We just started on Huffman tree's in class and I'm having a few issues. First given the data and frequencies...
Data % / - + *
Frequencies 5 10 25 30 50
Create a custom Huffman tree.
I created...
120
/ \
50 70
/ \
30 40
/ \
15 25
/ \
5 10
And then replaced the frequencies with the corresponding data, but my roommate received a different answer?
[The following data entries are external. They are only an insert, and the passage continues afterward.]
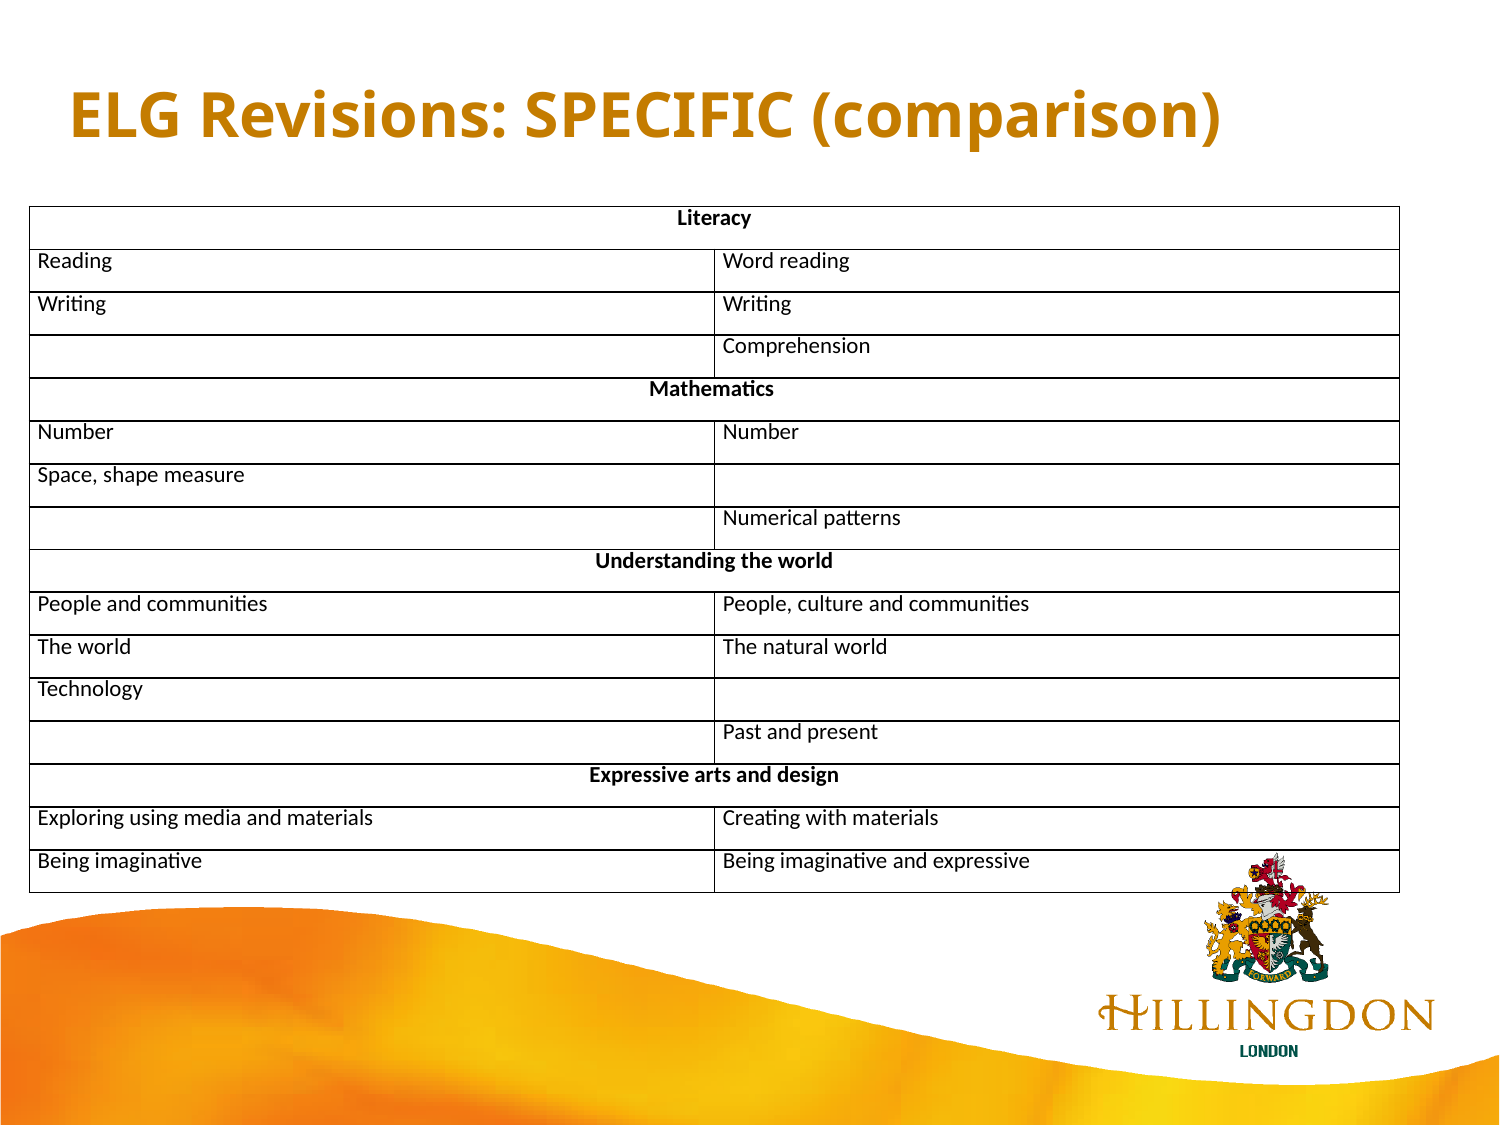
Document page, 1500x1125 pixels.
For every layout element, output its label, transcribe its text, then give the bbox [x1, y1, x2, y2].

table_cell Numerical patterns [715, 508, 1399, 549]
table_cell Writing [715, 293, 1399, 334]
table_cell Mathematics [30, 379, 1399, 420]
table_cell Number [30, 422, 714, 463]
table_cell Comprehension [715, 336, 1399, 377]
table_cell Creating with materials [715, 808, 1399, 849]
title ELG Revisions: SPECIFIC (comparison) [53, 19, 1329, 206]
table_cell [30, 508, 714, 549]
table_cell People and communities [30, 593, 714, 634]
table_cell Space, shape measure [30, 465, 714, 506]
table_cell Expressive arts and design [30, 765, 1399, 806]
table_header Literacy [30, 207, 1399, 249]
table_cell Number [715, 422, 1399, 463]
table_cell [30, 336, 714, 377]
table_cell Technology [30, 679, 714, 720]
table_cell Reading [30, 250, 714, 291]
table_cell Past and present [715, 722, 1399, 763]
table_cell [715, 679, 1399, 720]
table_cell The natural world [715, 636, 1399, 677]
table_cell [715, 465, 1399, 506]
table_cell Word reading [715, 250, 1399, 291]
table_cell Writing [30, 293, 714, 334]
table_cell Being imaginative [30, 851, 714, 892]
table_cell [30, 722, 714, 763]
table_cell The world [30, 636, 714, 677]
picture [0, 0, 1500, 1125]
table_cell People, culture and communities [715, 593, 1399, 634]
table_cell Exploring using media and materials [30, 808, 714, 849]
table_cell Understanding the world [30, 550, 1399, 591]
table_cell Being imaginative and expressive [715, 851, 1399, 892]
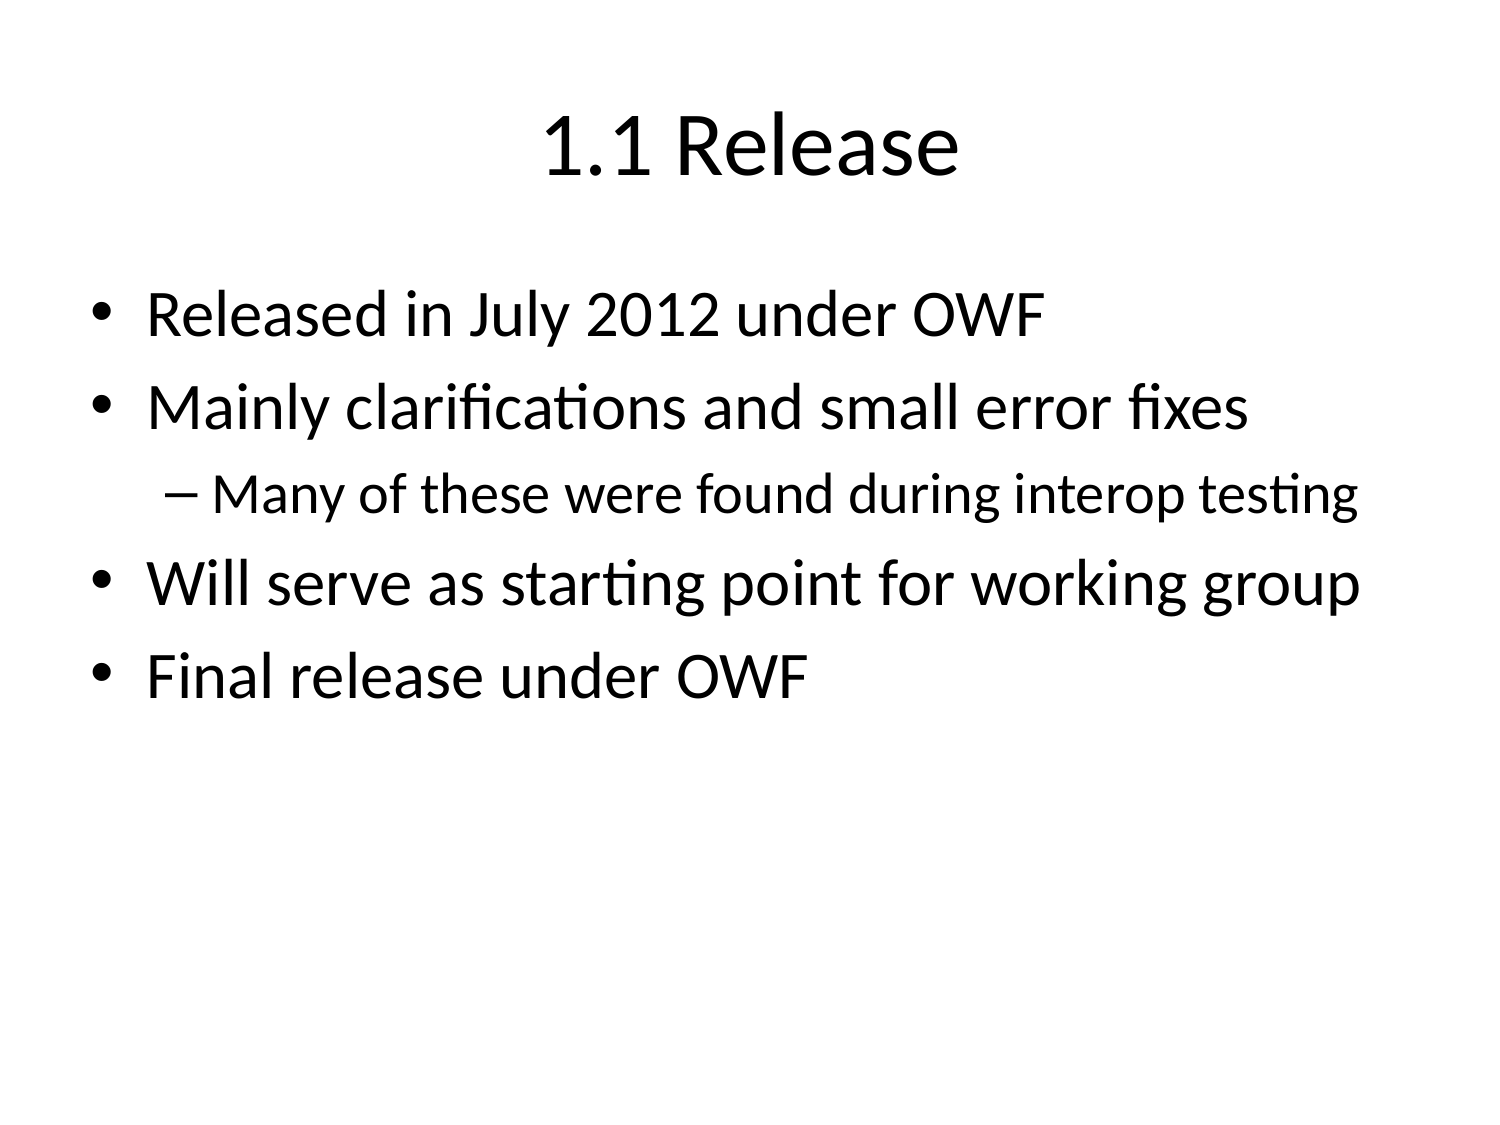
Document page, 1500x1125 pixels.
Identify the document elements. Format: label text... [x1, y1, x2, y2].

list Released in July 2012 under OWF Mainly clarifications and small error fixes Many of these were found during interop testing Will serve as starting point for working group Final release under OWF [75, 262, 1425, 1005]
title 1.1 Release [75, 45, 1425, 233]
Am I the one in the wrong here?
Also, I can't seem to wrap my head around this question,
What would the Huffman code look like if all symbols in the alphabet had
equal frequency?
Any and all help is much appreciated!
P.S. These are just study guide questions, not homework related.
EDIT: How I arrived at my answer:
Took 5 and 10 at the bottom of the tree, added those together to get a "ghost" node 15. Added 25 to the right of that because it is bigger, then created a ghost node 40 by adding those together. put 30 to the left of 40 because it is smaller, and then created a ghost node 70 by adding the two. Finally added 50 to the left of 70 because it was smaller and then created the final ghost node 120 by adding the two.
This is what my Huffman.pm comes up with:
0 -- *
10 -- +
110 -- -
1110 -- /
1111 -- %
The above are the shortest symbols encoding the input string. It is a tree, with an implicit root:
Root
/ \
0(*) 1
/ \
0(+) 1
/ \
0(-) 1
/ \
0(/) 1(%)
There are different ways to encode it, but it must be consistent. As per wikipedia:
the bit string representing some particular symbol is never a prefix of the bit string representing any other symbol
Your tree
120
/ \
50(*) 70
/ \
30(+) 40
/ \
15 25(-)
/ \
5(%) 10(/)
satisfies this, although with a different encoding:
0 *
10 +
1100 %
1101 /
111 -
The reason our trees are different is because mine is a Canonical Huffman Code, which means that I only have to list the symbols and length of their encoding (or path) for anyone to be able to re-construct the Huffman codes/tree:
*: 1
+: 2
-: 3
/: 4
%: 4
This is because a 0 always terminates a code, and 1 always means that at least 1 more node will follow, except for the outermost leaf (%, 1111), which is possible because we know the maximum code length (the maximum depth of the tree).